Extracted data entries:
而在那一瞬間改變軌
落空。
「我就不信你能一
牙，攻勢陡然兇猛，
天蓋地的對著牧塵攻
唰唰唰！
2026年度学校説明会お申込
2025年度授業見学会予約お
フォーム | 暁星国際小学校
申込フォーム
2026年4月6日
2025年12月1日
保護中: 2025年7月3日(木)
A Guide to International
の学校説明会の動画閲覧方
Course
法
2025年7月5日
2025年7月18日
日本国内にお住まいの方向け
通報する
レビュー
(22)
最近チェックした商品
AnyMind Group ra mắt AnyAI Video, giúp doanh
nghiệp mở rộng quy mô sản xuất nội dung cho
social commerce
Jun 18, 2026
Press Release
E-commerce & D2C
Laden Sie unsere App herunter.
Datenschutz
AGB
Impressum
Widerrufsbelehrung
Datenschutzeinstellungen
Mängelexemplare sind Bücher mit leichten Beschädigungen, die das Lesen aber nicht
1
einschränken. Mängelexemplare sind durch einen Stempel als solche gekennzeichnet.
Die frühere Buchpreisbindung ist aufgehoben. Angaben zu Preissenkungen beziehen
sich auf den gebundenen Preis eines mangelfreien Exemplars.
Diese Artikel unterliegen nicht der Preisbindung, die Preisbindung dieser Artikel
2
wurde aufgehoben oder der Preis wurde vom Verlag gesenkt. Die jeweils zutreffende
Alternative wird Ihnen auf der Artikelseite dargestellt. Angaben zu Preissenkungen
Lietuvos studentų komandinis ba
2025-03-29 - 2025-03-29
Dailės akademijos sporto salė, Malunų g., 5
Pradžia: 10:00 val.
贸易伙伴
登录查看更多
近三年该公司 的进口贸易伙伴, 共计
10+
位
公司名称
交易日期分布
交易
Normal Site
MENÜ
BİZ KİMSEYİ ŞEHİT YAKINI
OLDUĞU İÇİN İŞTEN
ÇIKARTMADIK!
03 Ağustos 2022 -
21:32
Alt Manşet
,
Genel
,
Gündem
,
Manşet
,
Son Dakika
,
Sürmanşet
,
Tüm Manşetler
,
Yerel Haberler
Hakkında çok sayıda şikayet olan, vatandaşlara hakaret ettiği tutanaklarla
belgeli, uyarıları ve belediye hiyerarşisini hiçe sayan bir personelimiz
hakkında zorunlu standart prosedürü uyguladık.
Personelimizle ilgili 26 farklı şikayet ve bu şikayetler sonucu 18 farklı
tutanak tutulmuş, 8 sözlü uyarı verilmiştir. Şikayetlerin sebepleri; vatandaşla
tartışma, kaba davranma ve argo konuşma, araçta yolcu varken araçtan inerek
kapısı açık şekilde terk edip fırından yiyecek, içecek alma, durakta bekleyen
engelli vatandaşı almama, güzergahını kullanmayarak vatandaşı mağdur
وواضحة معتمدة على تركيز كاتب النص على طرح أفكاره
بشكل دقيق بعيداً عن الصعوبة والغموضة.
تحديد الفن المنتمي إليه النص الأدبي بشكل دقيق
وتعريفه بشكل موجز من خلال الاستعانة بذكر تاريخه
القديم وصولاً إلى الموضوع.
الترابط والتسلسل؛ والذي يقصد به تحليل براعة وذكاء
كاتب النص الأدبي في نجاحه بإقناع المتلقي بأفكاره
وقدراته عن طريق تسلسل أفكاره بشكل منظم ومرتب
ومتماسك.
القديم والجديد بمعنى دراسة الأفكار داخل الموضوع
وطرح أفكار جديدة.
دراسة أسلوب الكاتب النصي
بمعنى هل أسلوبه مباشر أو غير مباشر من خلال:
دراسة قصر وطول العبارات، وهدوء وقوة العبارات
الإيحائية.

#### [Instructions to follow]
Write out the rows as a numbered list, starting at the very first one and running through the line containing "einschränken. Mängelexemplare sind". Leave out any blank lines.

#### [Response box]
1. 而在那一瞬間改變軌
2. 落空。
3. 「我就不信你能一
4. 牙，攻勢陡然兇猛，
5. 天蓋地的對著牧塵攻
6. 唰唰唰！
7. 2026年度学校説明会お申込
8. 2025年度授業見学会予約お
9. フォーム | 暁星国際小学校
10. 申込フォーム
11. 2026年4月6日
12. 2025年12月1日
13. 保護中: 2025年7月3日(木)
14. A Guide to International
15. の学校説明会の動画閲覧方
16. Course
17. 法
18. 2025年7月5日
19. 2025年7月18日
20. 日本国内にお住まいの方向け
21. 通報する
22. レビュー
23. (22)
24. 最近チェックした商品
25. AnyMind Group ra mắt AnyAI Video, giúp doanh
26. nghiệp mở rộng quy mô sản xuất nội dung cho
27. social commerce
28. Jun 18, 2026
29. Press Release
30. E-commerce & D2C
31. Laden Sie unsere App herunter.
32. Datenschutz
33. AGB
34. Impressum
35. Widerrufsbelehrung
36. Datenschutzeinstellungen
37. Mängelexemplare sind Bücher mit leichten Beschädigungen, die das Lesen aber nicht
38. 1
39. einschränken. Mängelexemplare sind durch einen Stempel als solche gekennzeichnet.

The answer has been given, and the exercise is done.